What Redditors said, blunt, practical, and mostly supportive
The top comment thread was almost unanimous: NTA. Readers acknowledged the poster’s devotion while warning her of the likely outcome. Several commenters pointed out what many felt: unless she adopts the child or gets a legal agreement, the dad can and probably will cut her off, intentionally or when the next girlfriend arrives. One commenter advised, “Prepare yourself because it’s only a matter of time before your Ex cuts off contact.” Another practical voice suggested video calls and modern communication tools as a fallback if physical visits become impossible.
Other common notes: stop taking advice from the mother-in-law (who has an agenda), get clear legal counsel and document everything, and don’t uproot your life to follow a man eight hours away. A few people were harsher emotionally: they called the ex a “serial cheater” and said he’s been treating the poster as a free babysitter. The consensus was compassionate but realistic, cherish the relationship with the child, but protect yourself first.

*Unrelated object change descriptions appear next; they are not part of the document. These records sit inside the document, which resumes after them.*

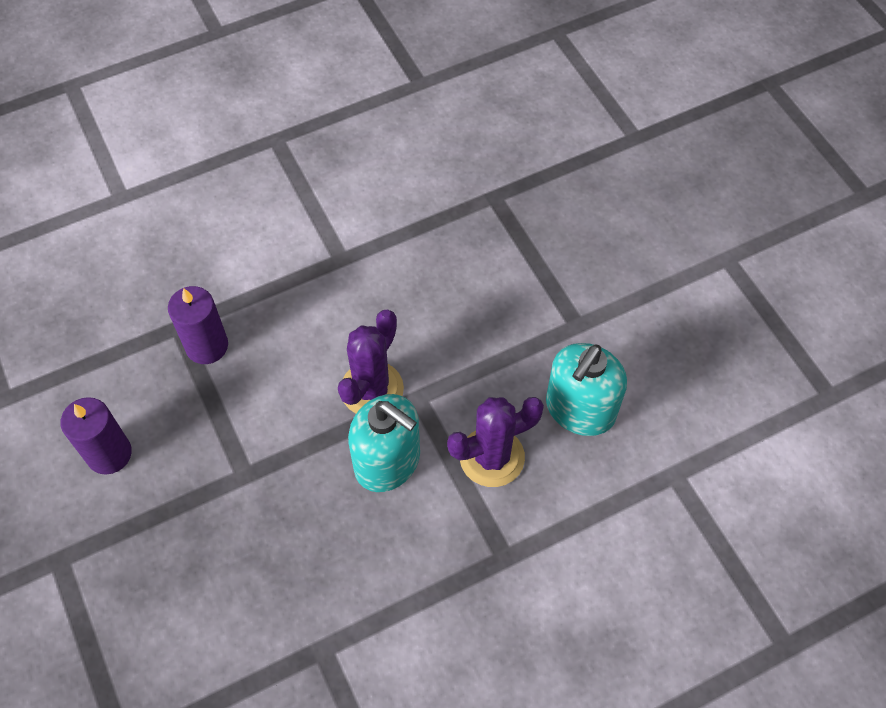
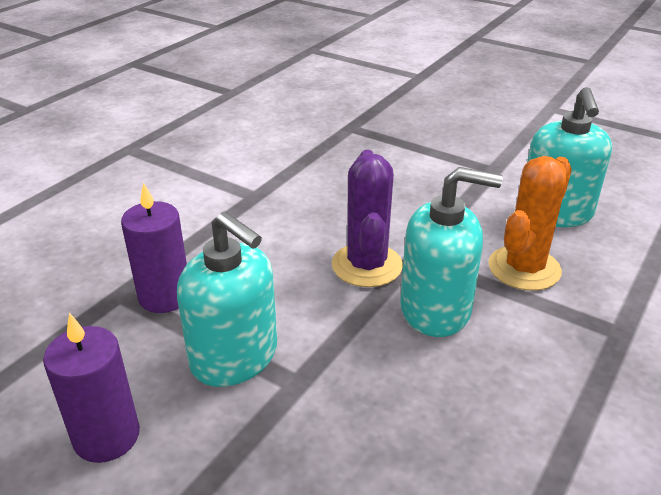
camera: 30 degrees left, 25 degrees down
(220, 430) = (235, 357): none -> turquoise soap dispenser
(492, 457) = (524, 268): purple cactus -> orange cactus

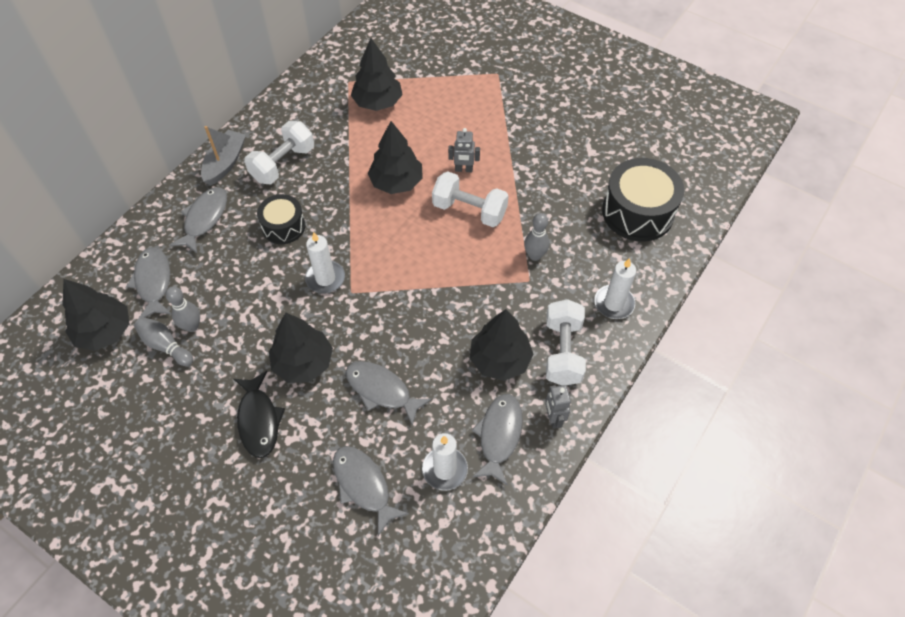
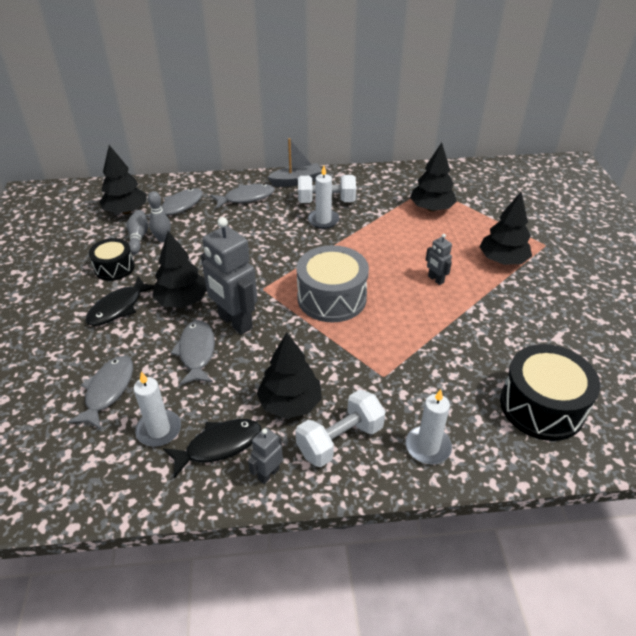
camera: 50 degrees right, 15 degrees down
(283, 226) = (279, 230): black drum -> black drum (114, 268)
(325, 278) = (260, 271): white candle -> white candle (323, 220)
(373, 340) = (235, 322): none -> grey robot
(396, 182) = (379, 255): black tree -> black tree (502, 260)
(414, 252) = (331, 298): none -> grey drum
(469, 210) = (404, 304): white dumbbell -> none
(499, 435) = (219, 446): grey fish -> black fish
(535, 255) = (411, 365): grey bowling pin -> none

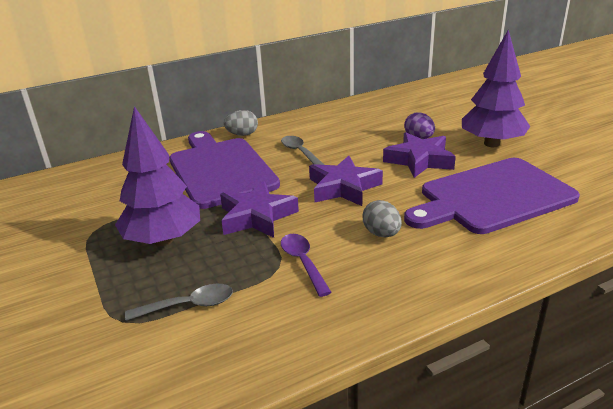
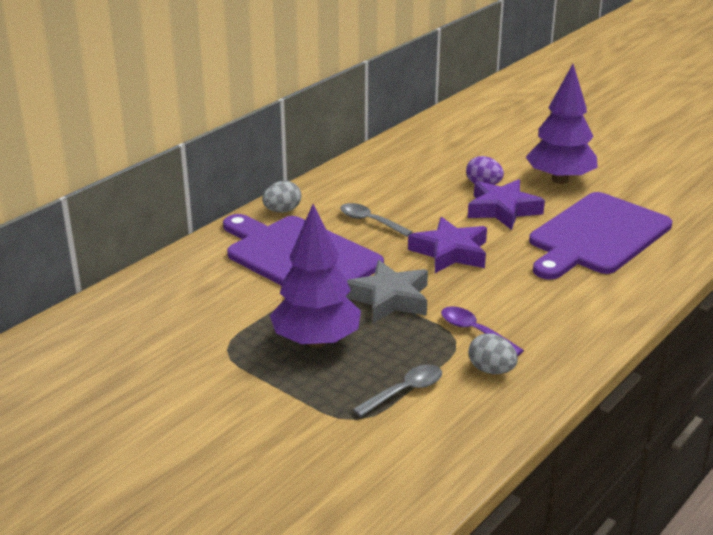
camera: 25 degrees left, 0 degrees up
(257, 216) = (389, 298): purple star -> grey star
(381, 234) = (524, 291): grey egg -> grey egg (491, 370)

The emotional fallout: loyalty, grief, and resentments
What hits hardest in this story is the quiet grief. The poster writes about feeling “crushed,” of working insane hours and sometimes going without so the child has what he needs. She remembers staying in the house for six months after separating, trying to co-parent peacefully, until she discovered her ex brought the child’s biological mother into their house and “slept with her in my bed.” She left because she felt profoundly disrespected and unsafe in the home she’d helped keep together.
That kind of betrayal, along with the constant fear of losing the child she raised, leaves her exhausted. Her long-distance boyfriend is the emotional lifeline, the person who calms her when the situation spirals. But leaning on him also increases the pressure to decide: stay and try to negotiate a fragile arrangement, or move and risk losing daily contact with a child who calls her “mom” in every meaningful way.
Practical next steps
If you’re in a similar place, there are concrete actions that help you move forward without pretending you’re not grieving. First, get documented legal advice and keep records of calls, visits, texts, and financial contributions, it won’t necessarily give you custody, but it preserves evidence and supports negotiations. Ask the ex to sign a formal visitation agreement or pursue mediation if he’s willing; if he refuses, know the limits and prepare backups.
Set boundaries with the grandmother and the ex’s new partners: ask for a predictable, written pickup schedule and insist on reasonable, reliable handoffs. Build redundancy, try to fix or replace the car when possible, and use video calls as an intentional way to keep presence in the child’s life if physical contact dwindles. Protect your mental health: you can love this child fiercely and still prioritize building a steady, sustainable life for yourself. Finally, be honest with the person you might move for: full transparency about the fragility of your current relationship with the child is essential.
What To Take From This
It’s okay to love the child you raised and also choose your future. You’re not a villain for refusing to put your life on indefinite pause for a relationship that hasn’t offered legal stability or respect. That doesn’t mean you abandon the child, it means protecting both of you by seeking clarity, creating boundaries, and making plans you can sustain. Do everything you can to formalize your role if that’s your goal. If it isn’t possible, build a life that’s strong enough that losing access won’t destroy you. The hardest part is balancing loyalty with survival, and choosing the latter isn’t a betrayal, it’s self-preservation so you can be the best person you can be if and when the child still needs you.